Build a habitat like this - in this case a Stanford Torus - and you would own it under the OST. To avoid the solar system becoming filled up with regions nobody can use because of ancient scrap from previous failed attempts - could add agreements on top of that that if it is abandoned for some period of time then others can take it over - say after a decade, with no habitation, or where appropriate (roving machines) no remote control from Earth or elsewhere
But if continually inhabited then others would not be permitted to move it - or build another habitat right next to it - or indeed, to enter it either, without permission of the inhabitants.
Surprisingly perhaps you could build this whole habitat, for 10,000 people, from the material in a small NEO a few hundred meters across.
Mars's moon Deimos has enough material in it to build Stanford toruses with total surface area twice the size of Switzerland or same area as the state of Oregon - and that's just the ground floor of the habitats.

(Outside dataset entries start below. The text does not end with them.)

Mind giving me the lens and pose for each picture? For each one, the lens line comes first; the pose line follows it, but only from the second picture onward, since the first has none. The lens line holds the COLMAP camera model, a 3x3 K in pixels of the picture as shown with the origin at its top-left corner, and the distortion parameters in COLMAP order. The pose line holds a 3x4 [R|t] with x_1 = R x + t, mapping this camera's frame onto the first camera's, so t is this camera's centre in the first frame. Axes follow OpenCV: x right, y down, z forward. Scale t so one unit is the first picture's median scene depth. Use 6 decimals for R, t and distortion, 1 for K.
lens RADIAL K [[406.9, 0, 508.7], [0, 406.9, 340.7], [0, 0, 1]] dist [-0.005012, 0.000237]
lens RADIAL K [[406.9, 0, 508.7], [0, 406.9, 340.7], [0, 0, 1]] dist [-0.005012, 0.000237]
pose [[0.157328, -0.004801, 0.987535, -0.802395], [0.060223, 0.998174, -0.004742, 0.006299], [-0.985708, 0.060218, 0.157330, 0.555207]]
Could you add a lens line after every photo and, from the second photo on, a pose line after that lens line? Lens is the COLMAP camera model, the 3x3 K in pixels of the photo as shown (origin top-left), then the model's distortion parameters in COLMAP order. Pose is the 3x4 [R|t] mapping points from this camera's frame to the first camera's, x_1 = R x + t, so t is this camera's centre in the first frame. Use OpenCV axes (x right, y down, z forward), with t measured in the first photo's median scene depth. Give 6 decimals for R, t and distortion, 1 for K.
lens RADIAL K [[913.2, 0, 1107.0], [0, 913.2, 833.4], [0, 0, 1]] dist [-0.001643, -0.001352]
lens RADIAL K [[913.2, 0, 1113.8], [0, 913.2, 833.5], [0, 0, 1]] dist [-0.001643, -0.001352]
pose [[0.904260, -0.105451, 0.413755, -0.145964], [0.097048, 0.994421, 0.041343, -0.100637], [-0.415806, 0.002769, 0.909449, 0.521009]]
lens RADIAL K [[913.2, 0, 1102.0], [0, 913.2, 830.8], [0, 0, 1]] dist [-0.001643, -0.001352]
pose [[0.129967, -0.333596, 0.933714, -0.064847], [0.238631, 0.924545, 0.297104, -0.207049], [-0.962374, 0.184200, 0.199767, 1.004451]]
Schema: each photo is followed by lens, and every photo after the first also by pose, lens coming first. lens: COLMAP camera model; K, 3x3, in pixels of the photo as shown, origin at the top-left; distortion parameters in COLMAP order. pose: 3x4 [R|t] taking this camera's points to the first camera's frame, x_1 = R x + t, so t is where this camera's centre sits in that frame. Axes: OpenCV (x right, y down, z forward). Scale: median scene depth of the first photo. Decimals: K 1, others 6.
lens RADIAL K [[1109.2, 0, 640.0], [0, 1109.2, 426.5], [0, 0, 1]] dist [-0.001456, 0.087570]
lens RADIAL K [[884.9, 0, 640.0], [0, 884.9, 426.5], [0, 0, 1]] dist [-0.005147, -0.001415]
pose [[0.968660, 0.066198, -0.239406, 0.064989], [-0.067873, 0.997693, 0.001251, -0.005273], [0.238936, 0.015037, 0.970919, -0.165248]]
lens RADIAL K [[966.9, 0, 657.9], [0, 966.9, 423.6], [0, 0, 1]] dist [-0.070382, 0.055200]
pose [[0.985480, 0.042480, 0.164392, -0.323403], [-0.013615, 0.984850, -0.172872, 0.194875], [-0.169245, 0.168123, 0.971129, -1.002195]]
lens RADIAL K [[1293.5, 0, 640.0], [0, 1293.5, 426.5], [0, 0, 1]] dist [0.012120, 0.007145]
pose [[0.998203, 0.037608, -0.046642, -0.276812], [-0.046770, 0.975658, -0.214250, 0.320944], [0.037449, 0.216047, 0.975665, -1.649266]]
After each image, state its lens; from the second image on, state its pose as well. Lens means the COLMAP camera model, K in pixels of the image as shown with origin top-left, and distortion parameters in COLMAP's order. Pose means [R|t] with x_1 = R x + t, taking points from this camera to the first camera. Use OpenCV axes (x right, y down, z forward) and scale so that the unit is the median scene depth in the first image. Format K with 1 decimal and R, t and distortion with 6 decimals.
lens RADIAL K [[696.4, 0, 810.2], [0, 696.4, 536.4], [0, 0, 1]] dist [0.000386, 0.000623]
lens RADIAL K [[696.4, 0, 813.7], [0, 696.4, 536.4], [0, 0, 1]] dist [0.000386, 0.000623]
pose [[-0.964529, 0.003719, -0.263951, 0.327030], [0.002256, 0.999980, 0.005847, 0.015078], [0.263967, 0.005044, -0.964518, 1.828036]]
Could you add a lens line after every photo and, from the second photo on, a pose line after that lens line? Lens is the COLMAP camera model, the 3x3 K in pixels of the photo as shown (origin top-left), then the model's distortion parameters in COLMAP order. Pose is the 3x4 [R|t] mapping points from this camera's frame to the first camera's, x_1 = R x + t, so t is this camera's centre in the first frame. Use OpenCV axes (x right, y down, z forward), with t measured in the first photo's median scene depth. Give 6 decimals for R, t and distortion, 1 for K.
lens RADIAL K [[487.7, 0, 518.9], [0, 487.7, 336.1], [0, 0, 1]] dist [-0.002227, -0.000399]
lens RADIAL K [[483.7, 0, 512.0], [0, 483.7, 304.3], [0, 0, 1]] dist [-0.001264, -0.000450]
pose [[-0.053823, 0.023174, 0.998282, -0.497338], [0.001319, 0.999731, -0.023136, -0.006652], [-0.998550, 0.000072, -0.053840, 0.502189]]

This is a "for instance" - whether we should dismantle Deimos in its entirety to make habitats is another matter - but whether or not - Deimos is a tiny Moon - serves to show that there is plenty of material in NEOs or the asteroid belt - which would also be easy to transport to Mars orbits in any future with extensive space settlement, if that's what we decide to do. Asteroid belt has enough material for space settlements with total land area of a thousand times that of Earth - which could be built almost anywhere in the solar system - there are techniques that would make it easy to move this material to anywhere we need it, with almost no expenditure of fuel (and get the fuel from the asteroids anyway) with enough advance notice for your order.
If you abandon your base, say for a decade or whatever, nobody living there, not controlling it via radio or anything - then others would be able to take it over.
See Mars Pathfinder
If there is interesting life on Mars we may need to sterilize all our rovers there from early missions - in this case Sojourner, quite possibly also remove them from Mars. If that's not necessary, then they may be preserved as of historical interest in Mars parks.
Destruction of ISS in Gravity. Any habitat in space would be vulnerable to destruction by an incoming spaceship or even a large piece of debris from it. So space wars in space in conventional sense would seem to be impossible - they would end quickly with all habitats of all those involved in the war destroyed.
This is equally true for colonies in space or on planetary surfaces, or the Moon or asteroids - and even colonies floating in the upper Venusian atmosphere - though protected to some extent by the thick Venus atmosphere - and not so vulnerable as most space colonies to small fast moving objects which would burn up in the atmosphere - and small meteorites anyway would just puncture the habitats - still would obviously be very vulnerable to any major collisions e.g. with an incoming spaceship.